* Passage:
━━━━━━━━━━━━━━━━━━━━━━━━━━━━━━

Tips for a crispier meatloaf

I've been experimenting over the past year, to figure out the ingredients for the perfect meatloaf.

I like my meatloaf crispy, and here's some things I've found by trial and error:

1. Use the leanest ground beef available. 93% if you can get it.

2. Cook the chopped onions in a skillet before mixing in, to remove some moisture.

3. Use one egg instead of two.

4. Use ketchup instead of tomato soup, tomato sauce, or V8.

5. Use packaged bread crumbs, or cracker crumbs, instead of bread.*

*Plain or Italian bread crumbs, up to you. Some people use oats.

6. Use dried minced garlic instead of fresh.

7. Use cast iron. If you don't have a cast iron loaf pan, a skillet will do.

8. Bake at 400 degrees instead of 350.

Now how about my recipe?

Mix lean ground beef, cooked chopped onions, ketchup, bread crumbs, worcestershire sauce, dried minced garlic. Cilantro optional.

Add onion powder, garlic powder, and black pepper. Top with bread crumbs. Bake.

I am on a brief hiatus


I will be posting very infrequently over the next month, if at all.

That's because I'm moving to Amarillo, Texas at the moment.

So, I've been doing a lot of cleaning and packing, and very little cooking.

But not to worry. I will resume my cast iron cooking, and posting, once I'm settled in my new home!

I'm very excited about this impending fresh start, with a new life in a new place.

Please stay tuned!

Sunday, November 14, 2010

Can you cook a turkey in a 9 quart dutch oven?

This is the Lodge 9 quart dutch oven.

I wondered if I could cook a turkey in this pot; After all, it's not exactly small.

But then I noticed that it wasn't tall either; It's the same height as the 5 and 7 quart pots.

I'm sure a 10 pound turkey would fit, but the 12 pound was cheaper, so I decided to make it fit.

I had to remove the breastbone, which isn't as easy as the cooking forums claim, but not hard either.

Unfortunately my kitchen shears weren't sharp enough, so I had to use my cleaver.

Bone shears are now on my shopping list!

Another first for me was injectable marinades.

I made my own with melted butter, garlic powder, onion powder, sage*, seasoned salt, black pepper, and better than bouillon chicken base.

*sage, or poultry seasoning.

I started out injecting, but then ended up scooping it up with my fingers and rubbing it all over.

Then I stuck a half stick of butter in the cavity and put the turkey in the pot, breast side up*.

━━━━━━━━━━━━━━━━━━━━━━━━━━━━━━

* Provided material:
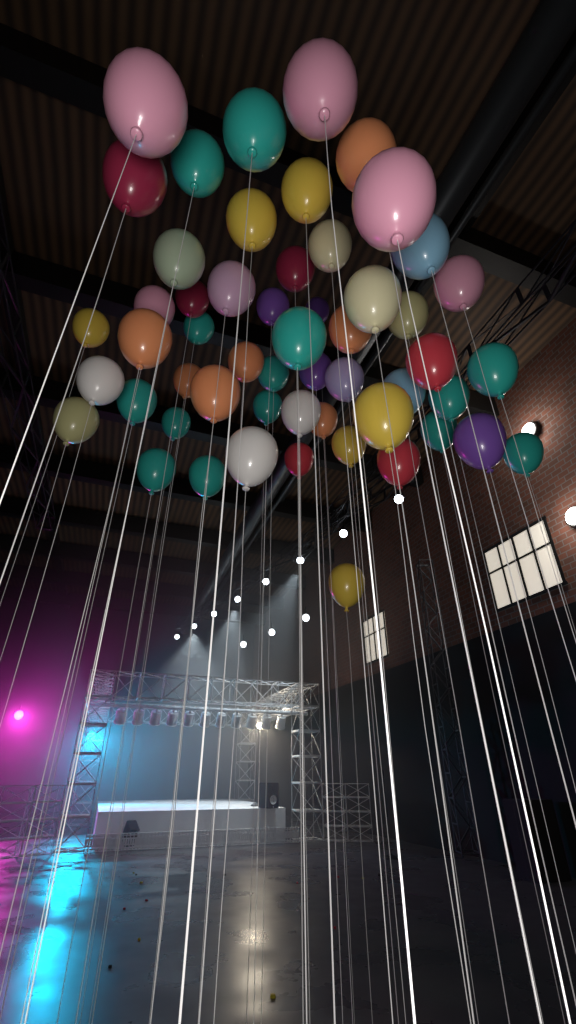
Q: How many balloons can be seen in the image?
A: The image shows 54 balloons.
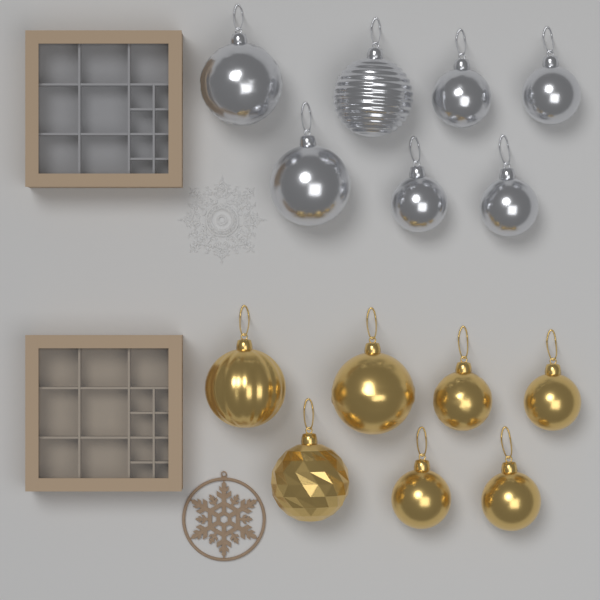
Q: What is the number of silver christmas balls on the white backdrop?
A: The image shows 7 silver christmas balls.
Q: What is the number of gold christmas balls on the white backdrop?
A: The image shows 7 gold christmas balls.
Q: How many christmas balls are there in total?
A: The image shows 14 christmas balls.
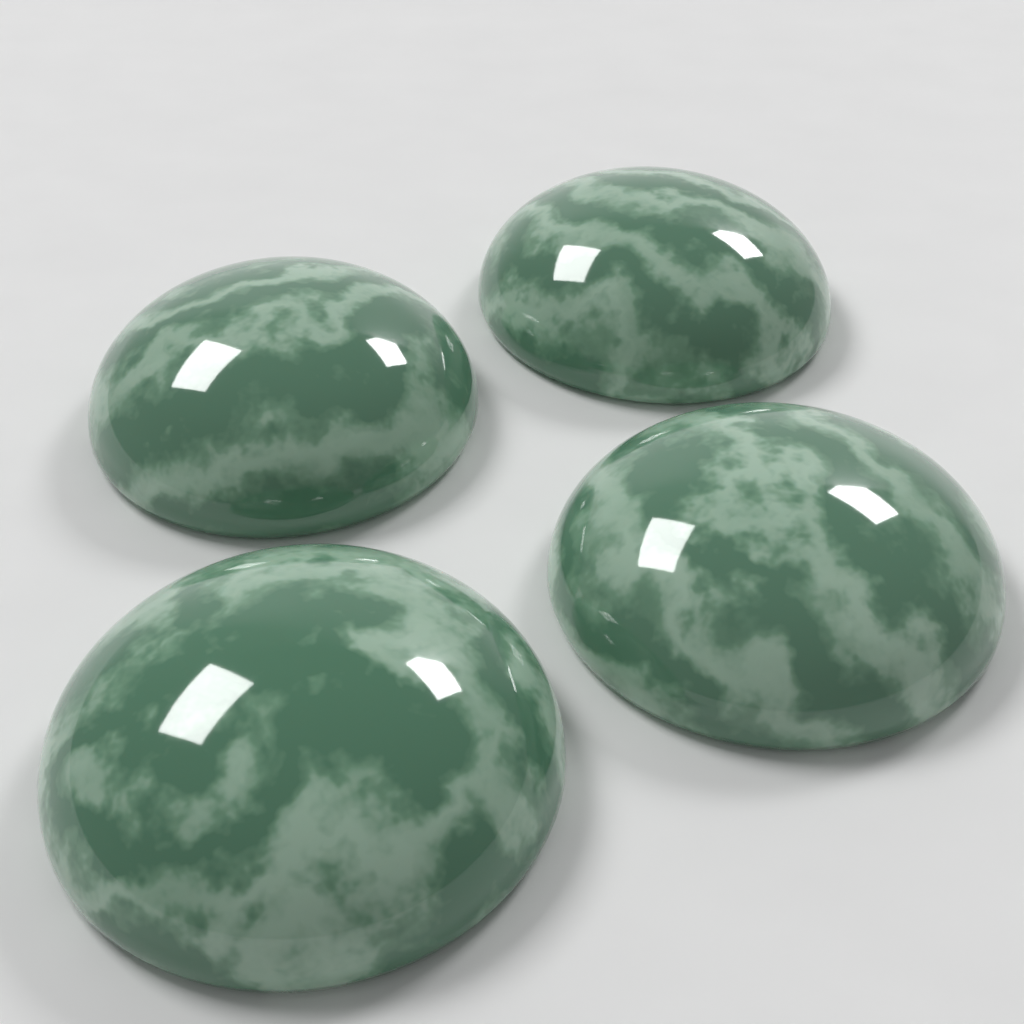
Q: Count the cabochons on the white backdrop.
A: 4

━━━━━━━━━━━━━━━━━━━━━━━━━━━━━━

* Directive A: Does the cast iron cooking blog agree with each statement? Answer yes or no, and quote the words that decide it. (i) The writer recommends baking meatloaf at 350 degrees. (ii) The 9 quart dutch oven is the same height as the 5 and 7 quart pots. (iii) The writer cooked a 10 pound turkey.
* Directive B: Write the next part of the cast iron cooking blog, starting after its last sentence.
The listing is material of its own and is not part of the cast iron cooking blog.

* Expected output A:
(i) No: "Bake at 400 degrees instead of 350."
(ii) Yes: "It's the same height as the 5 and 7 quart pots."
(iii) No: "the 12 pound was cheaper, so I decided to make it fit."

* Expected output B:
*I intend to try "breast side down" next time, but so far I've always done breast side up.

Be sure to have the Lodge trivet on the bottom of the pot.

Another thing I did differently was, I put the neck in with the turkey to roast. Before, I boiled the neck to use in dressing or gravy. Roasting sure made a difference in taste!

I roasted in the oven at 325, checking periodically until the pop up timer indicated it was done.

I did not add any liquid to the pot*, and I didn't need to add any. The turkey made its own juice.

*I saw on a video where the guy poured cooking oil into his covered dutch oven for turkey.

The idea was for the covered pot to act like an "oven bag", in which the turkey bastes itself.

It worked; This turkey was very juicy.

If you want crispier skin, you can remove the lid during the last 1/2 hour of roasting.

Since the top was partly touching the lid, there were a couple of brown spots on top, but very little.

A consumer reported using the 9 quart dutch oven to cook up chicken parts to make her own dog food, claiming the 7 quart was too small.

Another consumer roasted two chickens in it.

The lid for this pot fits the 13 inch skillet.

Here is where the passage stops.